Should the 21 June unlocking be delayed? Some scientists and medical experts are urging Boris Johnson to push back the date of England’s unlocking, so that the vaccine programme could be more advanced – particularly so that all over-50s have received not one, but two jabs – before the final wave of freedoms are permitted.
Others believe that the impact of the vaccine programme is such that the consequence of a more transmissible virus on people’s health and NHS capacity would be small. (The Times has an excellent read-through of the various positions.)
The most important area of scientific consensus is this: we’ll have a better idea of whether or not England is in a position to go ahead with the 21 June unlocking on 14 June than we do today, and that the biggest priority is to push on with the vaccination programme.
But the politics are considerably more fraught. Large numbers of Conservative MPs have a “this far, no further” position as far as lockdowns are concerned, and as far as they are concerned, the 21 June date has to be met.

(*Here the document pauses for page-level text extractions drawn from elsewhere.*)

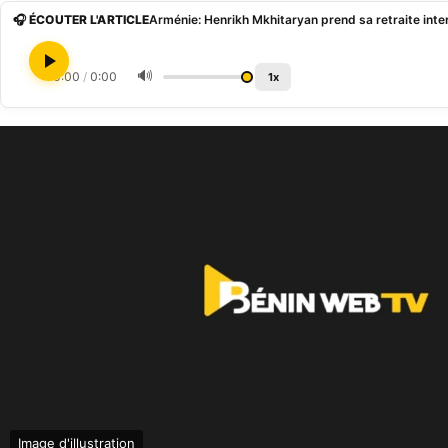
🎧 ÉCOUTER L'ARTICLE
Arménie: Henrikh Mkhitaryan prend sa retraite inte
🔊
0:00
/
0:00
1x
Image d'illustration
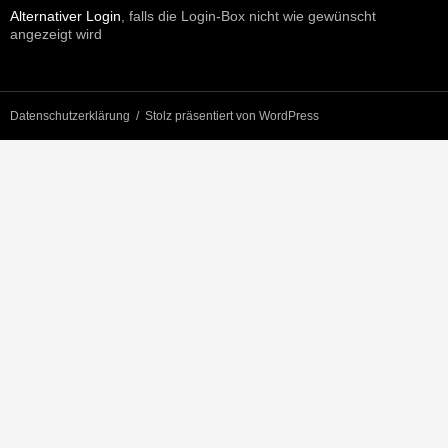
Alternativer Login
, falls die Login-Box nicht wie gewünscht
angezeigt wird
Datenschutzerklärung
Stolz präsentiert von WordPress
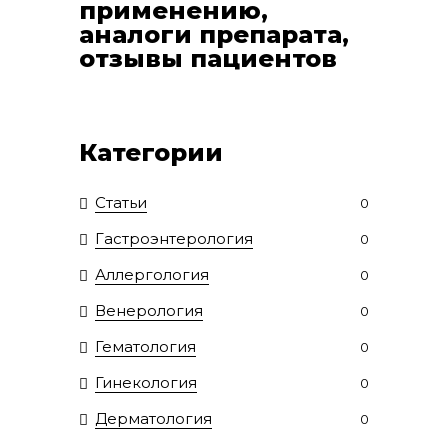
применению,
аналоги препарата,
отзывы пациентов
Категории
Статьи
0
Гастроэнтерология
0
Аллергология
0
Венерология
0
Гематология
0
Гинекология
0
Дерматология
0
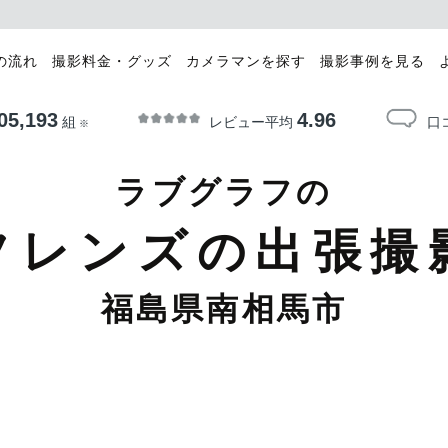
の流れ
撮影料金・グッズ
カメラマンを探す
撮影事例を見る
05,193
4.96
レビュー平均
口
組
※
ラブグラフの
フレンズの出張撮
福島県南相馬市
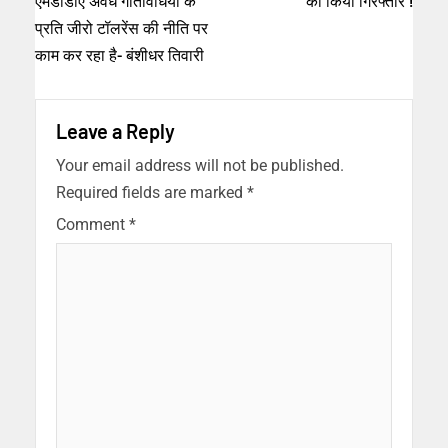
एमडीडीए अवैध गतिविधियों के
को किया गिरफ्तार !
प्रति जीरो टॉलरेंस की नीति पर
काम कर रहा है- बंशीधर तिवारी
Leave a Reply
Your email address will not be published.
Required fields are marked
*
Comment
*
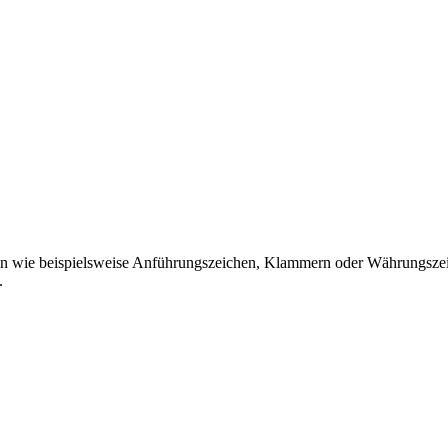
hen wie beispielsweise Anführungszeichen, Klammern oder Währungszei
.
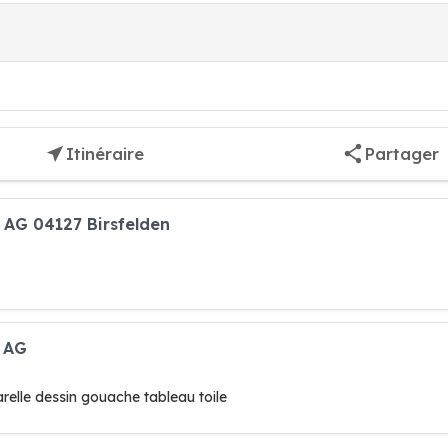
Itinéraire
Partager
 AG 04127 Birsfelden
r AG
arelle dessin gouache tableau toile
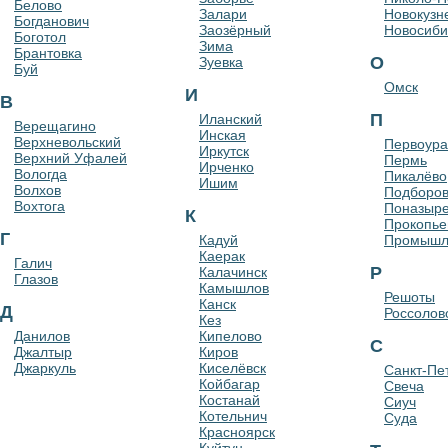
Белово
Залари
Новокузн
Богданович
Заозёрный
Новосиби
Боготол
Зима
Брантовка
О
Зуевка
Буй
Омск
И
В
П
Иланский
Верещагино
Инская
Верхневольский
Первоура
Иркутск
Верхний Уфалей
Пермь
Ирченко
Вологда
Пикалёво
Ишим
Волхов
Подборов
Вохтога
Поназыр
К
Прокопье
Г
Кадуй
Промышл
Каерак
Галич
Р
Калачинск
Глазов
Камышлов
Решоты
Канск
Д
Россолов
Кез
Данилов
Кипелово
С
Джалтыр
Киров
Джаркуль
Киселёвск
Санкт-Пе
Койбагар
Свеча
Костанай
Сиуч
Котельнич
Суда
Красноярск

Many more note if the Delta variant is delaying the United Kingdom’s lockdown, then the blame for that has to be located at the Prime Minister’s door: he kept India off the red list for the best part of a fortnight, his government still hasn’t established meaningful central quarantine or adequate compensation for self-isolation, and so on.
And others fear that, whatever the science, a delay to 21 June will do irrevocable damage to the government’s standing: that it would, at a stroke, puncture the feel-good factor around unlocking, and break the public’s appetite for extending the benefit of the doubt to Boris Johnson and his administration.
The bigger picture is this: while our own vaccine roll-out proceeds at great speed and efficiency, throughout the United Kingdom in general but in Wales in particular, a global pandemic can’t be defeated by a British vaccine programme. If we don’t have a global vaccination programme, then we don’t have an enduring way to escape the Covid-19 era: a disease that has already killed more than three million people worldwide, and that without global vaccination programmes will retain the ability to paralyse life as we know it in the United Kingdom as well as overseas.